◆ Input for this task:
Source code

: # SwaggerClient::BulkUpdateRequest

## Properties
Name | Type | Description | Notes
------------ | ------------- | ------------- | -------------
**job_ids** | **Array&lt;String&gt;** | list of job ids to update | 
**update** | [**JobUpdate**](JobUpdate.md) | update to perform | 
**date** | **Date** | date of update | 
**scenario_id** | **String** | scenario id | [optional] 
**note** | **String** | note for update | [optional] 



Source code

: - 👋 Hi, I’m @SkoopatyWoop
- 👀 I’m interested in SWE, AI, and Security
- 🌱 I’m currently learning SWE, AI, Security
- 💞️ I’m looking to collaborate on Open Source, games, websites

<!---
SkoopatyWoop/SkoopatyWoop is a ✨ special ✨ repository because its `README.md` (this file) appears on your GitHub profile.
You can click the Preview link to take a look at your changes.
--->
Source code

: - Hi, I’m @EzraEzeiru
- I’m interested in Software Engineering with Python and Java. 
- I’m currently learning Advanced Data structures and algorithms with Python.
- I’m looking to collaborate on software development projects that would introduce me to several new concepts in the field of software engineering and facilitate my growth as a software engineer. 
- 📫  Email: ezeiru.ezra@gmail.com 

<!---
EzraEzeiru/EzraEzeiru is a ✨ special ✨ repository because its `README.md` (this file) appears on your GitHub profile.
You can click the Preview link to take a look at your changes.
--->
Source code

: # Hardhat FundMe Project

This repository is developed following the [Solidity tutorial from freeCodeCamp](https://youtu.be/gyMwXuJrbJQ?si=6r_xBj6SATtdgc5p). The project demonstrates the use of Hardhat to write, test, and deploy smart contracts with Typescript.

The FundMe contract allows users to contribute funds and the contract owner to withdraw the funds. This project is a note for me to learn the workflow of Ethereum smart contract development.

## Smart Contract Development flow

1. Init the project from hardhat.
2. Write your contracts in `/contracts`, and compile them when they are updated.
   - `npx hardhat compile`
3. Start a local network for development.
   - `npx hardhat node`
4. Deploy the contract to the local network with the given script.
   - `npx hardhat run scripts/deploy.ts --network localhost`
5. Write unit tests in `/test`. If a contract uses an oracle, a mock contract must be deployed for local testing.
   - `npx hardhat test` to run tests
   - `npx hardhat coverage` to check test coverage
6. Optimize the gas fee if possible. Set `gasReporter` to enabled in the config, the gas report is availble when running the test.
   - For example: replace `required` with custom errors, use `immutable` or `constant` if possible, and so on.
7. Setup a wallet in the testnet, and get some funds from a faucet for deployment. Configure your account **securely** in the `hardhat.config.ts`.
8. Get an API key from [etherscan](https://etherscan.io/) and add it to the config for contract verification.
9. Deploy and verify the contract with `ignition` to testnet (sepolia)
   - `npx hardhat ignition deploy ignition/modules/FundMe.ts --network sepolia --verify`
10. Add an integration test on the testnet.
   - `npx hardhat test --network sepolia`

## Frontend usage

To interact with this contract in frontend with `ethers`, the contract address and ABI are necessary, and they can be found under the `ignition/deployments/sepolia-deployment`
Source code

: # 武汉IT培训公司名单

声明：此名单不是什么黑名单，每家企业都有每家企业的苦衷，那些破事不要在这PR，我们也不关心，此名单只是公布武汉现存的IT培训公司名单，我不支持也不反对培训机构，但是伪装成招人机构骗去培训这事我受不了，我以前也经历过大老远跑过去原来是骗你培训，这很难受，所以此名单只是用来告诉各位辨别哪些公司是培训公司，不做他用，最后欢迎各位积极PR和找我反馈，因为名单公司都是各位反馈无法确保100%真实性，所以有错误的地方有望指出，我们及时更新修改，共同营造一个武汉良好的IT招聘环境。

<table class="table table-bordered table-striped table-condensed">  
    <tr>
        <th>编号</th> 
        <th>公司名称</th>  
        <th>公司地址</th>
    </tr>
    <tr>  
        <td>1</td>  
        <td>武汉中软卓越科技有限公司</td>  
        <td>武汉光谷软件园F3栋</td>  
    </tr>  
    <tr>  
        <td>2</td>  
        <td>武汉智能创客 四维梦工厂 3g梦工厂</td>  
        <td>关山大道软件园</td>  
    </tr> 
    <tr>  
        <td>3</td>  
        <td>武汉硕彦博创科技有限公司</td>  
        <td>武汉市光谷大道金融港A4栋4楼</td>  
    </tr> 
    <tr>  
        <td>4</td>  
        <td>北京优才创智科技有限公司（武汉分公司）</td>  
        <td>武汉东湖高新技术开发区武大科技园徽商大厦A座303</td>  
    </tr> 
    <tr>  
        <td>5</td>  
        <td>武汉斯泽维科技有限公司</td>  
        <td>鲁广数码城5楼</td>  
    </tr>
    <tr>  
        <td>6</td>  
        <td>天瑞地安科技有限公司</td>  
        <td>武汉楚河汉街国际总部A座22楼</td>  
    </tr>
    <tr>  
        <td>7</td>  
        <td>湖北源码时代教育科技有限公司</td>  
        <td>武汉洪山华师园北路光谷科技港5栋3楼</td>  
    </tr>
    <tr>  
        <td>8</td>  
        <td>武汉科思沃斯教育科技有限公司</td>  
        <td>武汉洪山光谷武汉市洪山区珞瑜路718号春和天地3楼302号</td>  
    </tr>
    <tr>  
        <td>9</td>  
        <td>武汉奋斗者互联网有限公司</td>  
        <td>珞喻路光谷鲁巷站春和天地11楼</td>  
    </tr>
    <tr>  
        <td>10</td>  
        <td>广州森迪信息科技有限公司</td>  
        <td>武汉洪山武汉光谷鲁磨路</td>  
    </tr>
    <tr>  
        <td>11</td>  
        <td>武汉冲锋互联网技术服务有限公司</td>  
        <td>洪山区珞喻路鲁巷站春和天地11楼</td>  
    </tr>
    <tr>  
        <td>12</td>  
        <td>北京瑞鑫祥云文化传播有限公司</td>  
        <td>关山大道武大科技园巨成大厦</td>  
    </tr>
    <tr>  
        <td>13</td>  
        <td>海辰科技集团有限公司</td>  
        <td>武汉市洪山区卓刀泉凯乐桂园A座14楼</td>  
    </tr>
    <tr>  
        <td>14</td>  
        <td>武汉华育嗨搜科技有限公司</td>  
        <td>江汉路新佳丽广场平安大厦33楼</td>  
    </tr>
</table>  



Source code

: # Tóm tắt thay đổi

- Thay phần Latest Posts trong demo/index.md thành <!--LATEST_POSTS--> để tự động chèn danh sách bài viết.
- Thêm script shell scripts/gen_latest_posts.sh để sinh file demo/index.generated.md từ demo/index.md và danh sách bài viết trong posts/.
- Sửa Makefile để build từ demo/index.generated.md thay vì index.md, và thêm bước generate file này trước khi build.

◆ Exercise details: Each line in the entries above that includes the word "GitHub" counts once; state the total and nothing else.

◆ Result: 2